The Geneva facility has state-of-the-art equipment, searching around the clock, for the proteins that could become the therapeutic agents of tomorrow.

GeneProt said the technology would significantly shorten the time required for the discovery and development of new drugs.

“Some companies just entering the proteomics industry say they will be able to provide candidates for clinical testing within a few years. We believe we will deliver potential therapeutic agents within six months,” said Denis Hochstrasser, chairman of GeneProt’s scientific advisory board.

Proteomics is a relatively new research field which involves the systematic analysis of proteins present in tissue samples or biological fluid at a given time.

All biological processes involve changes in proteins, and the total protein profile (the proteome) can vary during the development of an organism, the maturing of cell tissue, and the progression and treatment of disease.

A given biological sample could easily contain more than 100,000 different protein molecules, and there is no limit to the number of variants of each protein.

Protein cataloguing tries to maximise the possibility of finding the more valuable protein variants.

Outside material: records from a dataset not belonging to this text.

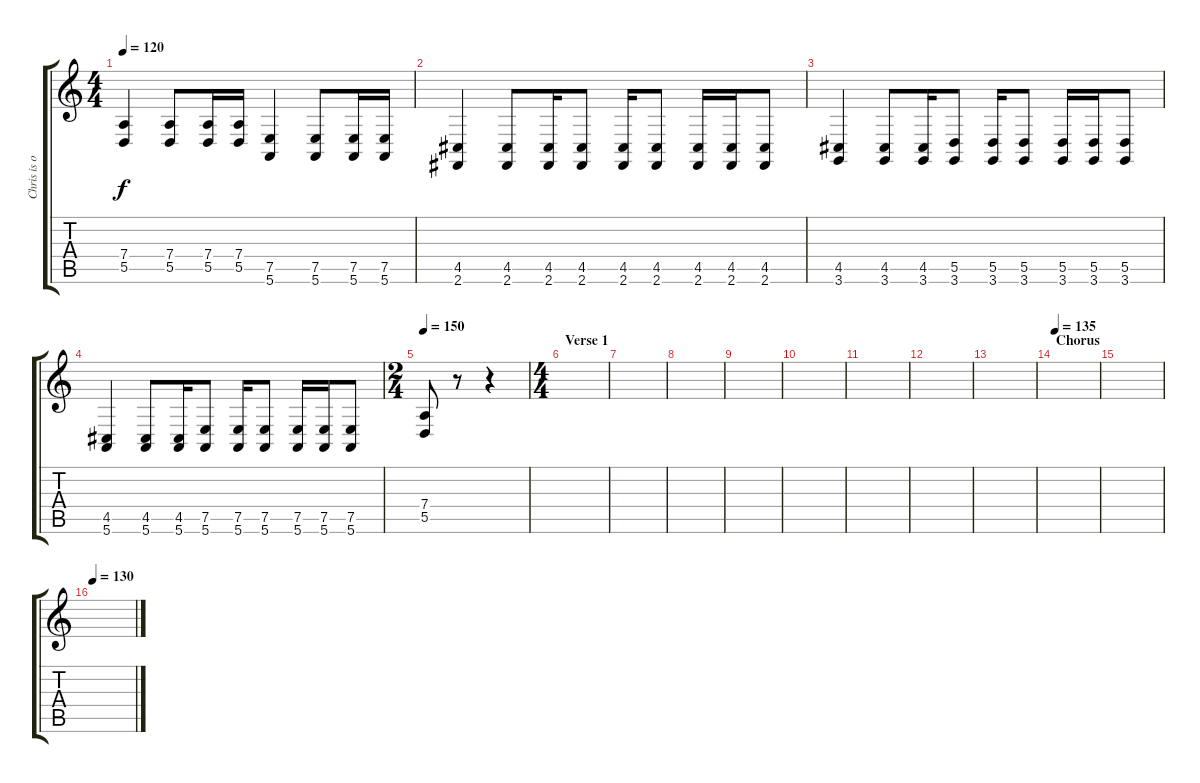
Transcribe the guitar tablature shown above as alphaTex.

\track ("Chris is on Overdrive" "Chris is o") {instrument harpsichord}
\staff {score tabs}
\tuning (E4 B3 G3 D3 A2 E2) {hide}
\ts (4 4)
\tempo 120
\clef g2
\ks c
(7.4 5.5).4{dy f instrument harpsichord} (7.4 5.5).8 (7.4 5.5).16 (7.4 5.5).16 (7.5 5.6).4 (7.5 5.6).8 (7.5 5.6).16 (7.5 5.6).16 |
(4.5 2.6).4 (4.5 2.6).8 (4.5 2.6).16 (4.5 2.6).8 (4.5 2.6).16 (4.5 2.6).8 (4.5 2.6).16 (4.5 2.6).16 (4.5 2.6).8 |
(4.5 3.6).4 (4.5 3.6).8 (4.5 3.6).16 (5.5 3.6).8 (5.5 3.6).16 (5.5 3.6).8 (5.5 3.6).16 (5.5 3.6).16 (5.5 3.6).8 |
(4.5 5.6).4 (4.5 5.6).8 (4.5 5.6).16 (7.5 5.6).8 (7.5 5.6).16 (7.5 5.6).8 (7.5 5.6).16 (7.5 5.6).16 (7.5 5.6).8 |
\ts (2 4)
\tempo 150
(7.4 5.5).8 r.8 r.4 |
\ts (4 4)
\section ("" "Verse 1")
|
|
|
|
|
|
|
|
\section ("" "Chorus")
\tempo 130
\tempo 135
|
|
\tempo 130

Supercomputing technology is needed to identify and characterise a usefully high proportion of these in a reasonable time.

“The speed at which we work should shorten the drug discovery lifecycle and significantly reduce the time it takes to get a final product to market,” said Hochstrasser.

The supercomputing technology includes more than 1,400 computer processors, each capable of performing more than a billion sequence comparisons per hour.

The computing installation is on a scale more often associated with so-called “big science” (nuclear physics, cosmology) or military applications.

GeneProt is using operating systems and processors supplied by United States, computer firm, Compaq. It is the same technology which helped map the first draft of the human genome

GeneProt’s other partners include leading pharmaceutical and technology companies and academic and scientific institutions such as the Swiss pharmaceutical company, Novartis, and the Swiss Institute of Bioinformatics.